The four extra-heavy crude production/upgrader projects nationalized on 1 may 2007 have a combined crude production capacity of about 600,000 b/d, and their combined upgrading capacity is about 520,000 b/d – give or take. (These numbers are rough estimates.)
The difference of 200,000 b/d, presumably, might include production related to the Magna Reserva reserves certification initiative through which Pdvsa expects to confirm it has 315 billion barrels of extra heavy crude reserves.
But this is unlikely, since the Magna Reserva certification process is essentially a dog and pony show.
Pdvsa is, indeed, doing some drilling. But the Magna Reserva process certainly has not increased Orinoco oil belt production by 200,000 b/d – or 73 million barrels a year.
In fact, Ramirez claims that Venezuela cut Orinoco oil belt production by 300,000 b/d since 1 January 2009 to comply with its OPEC quota, which mandates production cuts of approximately 360,000 b/d.
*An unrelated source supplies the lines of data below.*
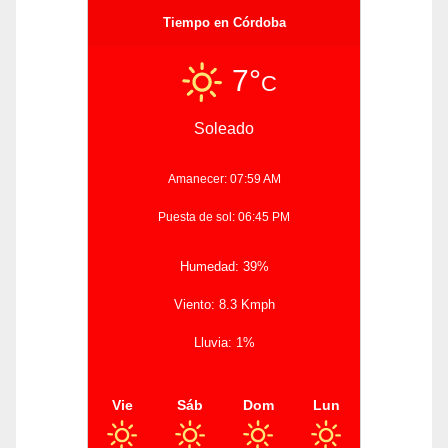
Tiempo en Córdoba
7°
C
Soleado
Amanecer: 07:59 AM
Puesta de sol: 06:45 PM
Humedad: 39%
Viento: 8.3 Kmph
Lluvia: 1%
Vie
Sáb
Dom
Lun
It’s also a fact that PetroMonagas (Cerro Negro) shut down completely in January 2009, taking 120,000 b/d off line in the oil belt.
This left 180,000 b/d of Orinoco production cuts which Pdvsa reportedly spread between the three other upgraders (Petrozuata, Petropiar and Petrocedeno) in January 2009, when the Chavez regime deliberately forced over 60% of Venezuela’s Opec cuts on joint ventures which collectively account for only 25% of Venezuela’s total crude production.
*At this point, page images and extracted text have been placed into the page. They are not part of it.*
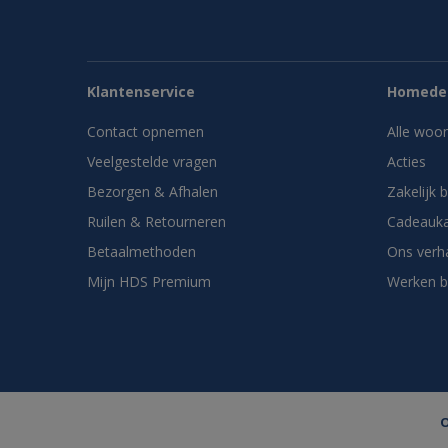
Klantenservice
Homedes
Contact opnemen
Alle woo
Veelgestelde vragen
Acties
Bezorgen & Afhalen
Zakelijk 
Ruilen & Retourneren
Cadeauka
Betaalmethoden
Ons verh
Mijn HDS Premium
Werken b
O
Ramirez obviously is lying, and he lies very frequently, almost daily, about Pdvsa’s real production, refining, export, financial, etc. data.
But the world’s leading energy news and intelligence services, almost unanimously, do not challenge the Venezuelan government’s official numbers despite ample empirical evidence – like Ramirez’s contradictory statements – that the official numbers are complete fabrications.
Ramirez also said this week in Vienna that needed investments in oil and gas production capacity cannot be made unless the price of oil is at least $70/bl.
Anything lower than $70/bl. means no investments at all in new production capacity, he said.
Ramirez presumably was speaking about the global price environment, but almost certainly he meant Venezuela – given that his own experience is limited to Venezuela.
(Remember that Ramirez is an oil draftsman (a “dibujante tecnico”) who came out of the ministry, and who beyond his loyalty to Chavez doesn’t know anything at all about the oil industry or managing a huge company like Pdvsa.)
But even $70/bl probably is too low a price for Pdvsa to cover its planned investments and also funnel cash to the Chavez regime, which cannot stay afloat peacefully without an ever-growing oil revenue stream.
Meanwhile, Finance Minister Ali Rodriguez Araque said this week that the government is recalculating its 2009 budget with a new average price of $40-45/bl, which is $15-20/bl less than the original budget ($60/bl) and 25-30/bl less than the $70/bl minimum price at which planned oil/gas capacity expansion investments are financially doable.
The implication of Ramirez’s remark about the minimum oil price needed for investments is that even with an average price of $60/bl in 2009 Pdvsa would have found it difficult (impossible?) to carry out its planned investments.